I have some incredible friends that live close by, one gave me pasta flour and a load of garlic last week that I have roasted up and am eating straight from the jar now. Yesterday  she blew me away with a care package packed full of fresh, canned and frozen food, it was like Christmas. Shrieks of “SUGAR! STRAWBERRIES! OIL! COURGETTES!” resounded throughout the cottage. I’m still teary as I write about it. I was able to make a salad for dinner of fresh watercress, tomatoes, onions and dressing alongside the frozen prawns she had very generously included. Magical! As I type this there is bread dough in the mixer to make a loaf and some more focaccia so we will have bread again.

One friend left a huge bunch of rosemary on my doorstep that has since been turned into focaccia, gone into stews, pasta dishes and sits in a massive vase of water in the kitchen so I can keep dipping into it. It will also go into some pampering sugar scrubs once I get time and I’ll be sure to make her some lovely sugar scrub in return. Another has had some tobacco dropped off for us and the kindness of that delivery blew me away also.

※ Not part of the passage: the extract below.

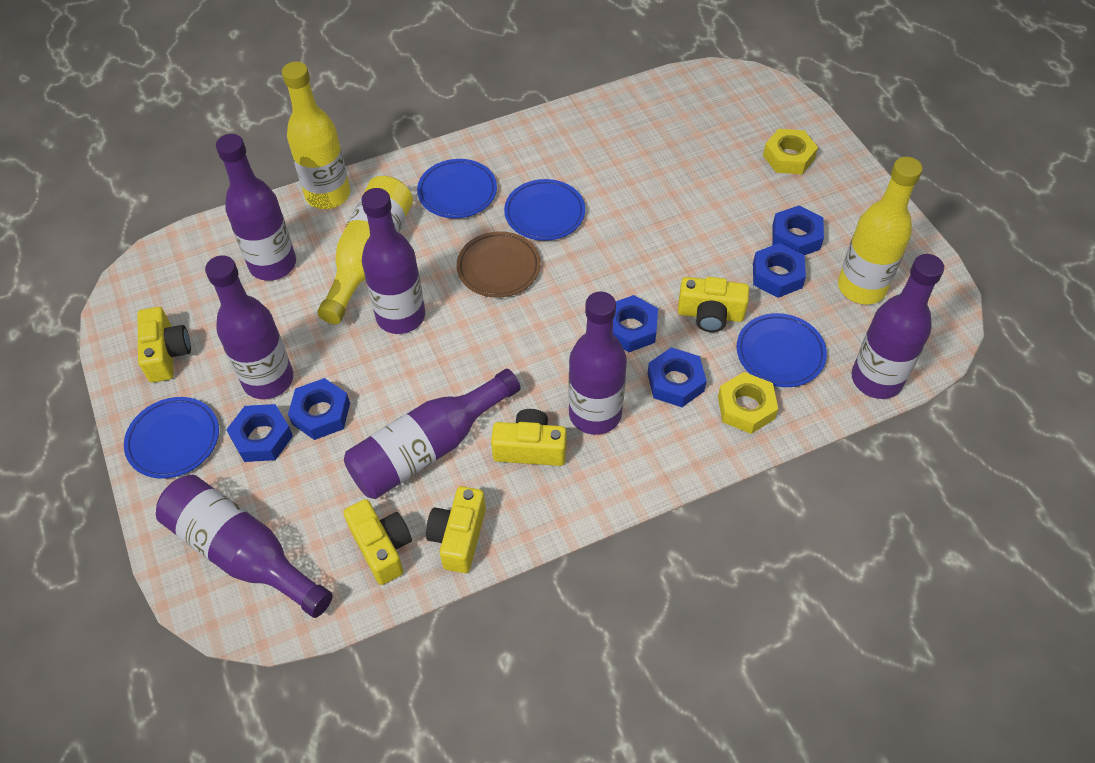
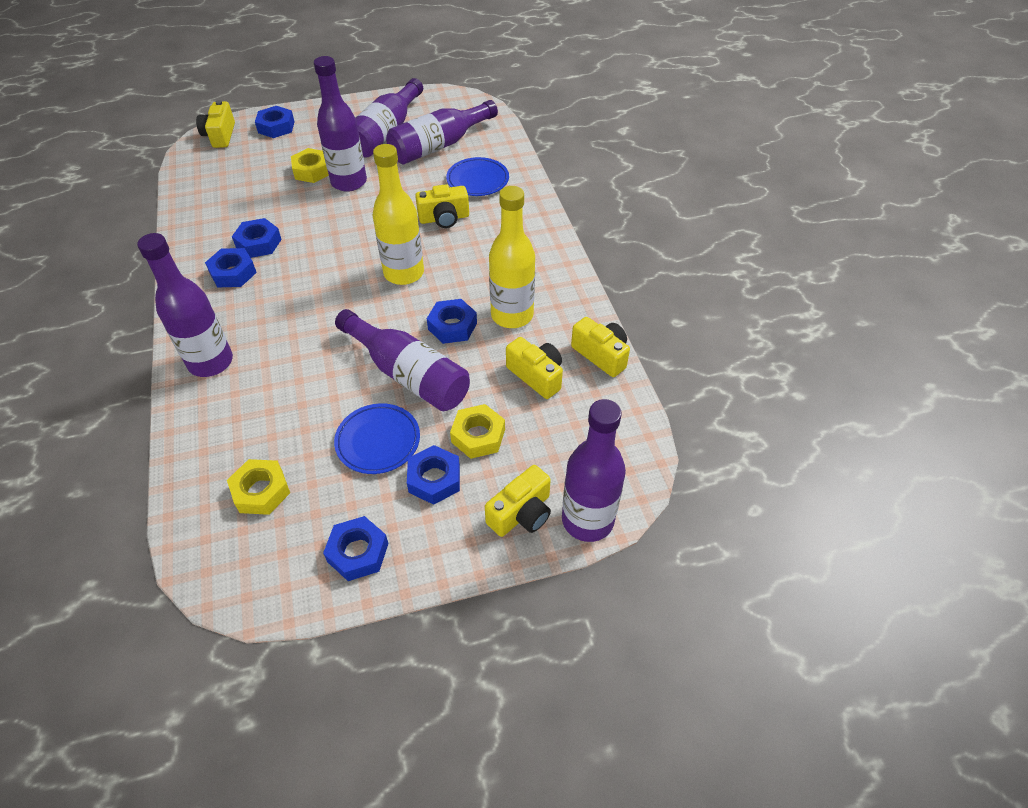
blue plate: 4 -> 2
brown plate: 1 -> 0
purple bottle: 7 -> 6
yellow bottle: 3 -> 2
yellow nut: 2 -> 3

This is not a post about asking for sympathy, far from  it.  We are in fact very lucky, we have amazing friends who live locally, flour in the pantry and now wine in the fridge which makes us more than lucky.  Until I had begun accepting help I was beginning to feel quite alone in this, there is self isolation and then there is feeling isolated, and poverty can make you feel incredibly isolated.

I’ve been in dire straits before, hell I used to sell The Big Issue many years ago and get food from skips as standard. We will come through this.

I’m learning the power of true friendships, the generosity of others means the world. I’m learning to focus on the positives. I’m learning to take some time to relax, despite the huge pressure to bring in any money. I’m learning to ask for help.

I could focus on the things I miss, and there are many, but I’m trying to focus on the things we have instead. We have our health, a roof over our heads, a small outdoor space to escape to on a sunny day (and this really has been a lifeline) and I’m a pretty good cook so I can turn a group of random ingredients into a meal for two.

I am so very thankful that this has not happened in winter as there’s NO WAY we’d be able to heat the cottage, which stays cold even on the hottest of days. I have some income, not enough to cover bills, but enough to buy us food once a month and milk as we go. I have amazing friends and family…and I have wine.

So why am I writing all of this down? Well I wanted to let you know that you are not alone. Reach out, ask for help. I don’t have much but I will happily share what I do have, so if you need anything and you are local just drop me a message. If you just want someone to chat to, if you need a rant or a giggle, if you need recipe ideas, or if you’d like me to make you a loaf of bread, please, drop me a message. We will get through this, together.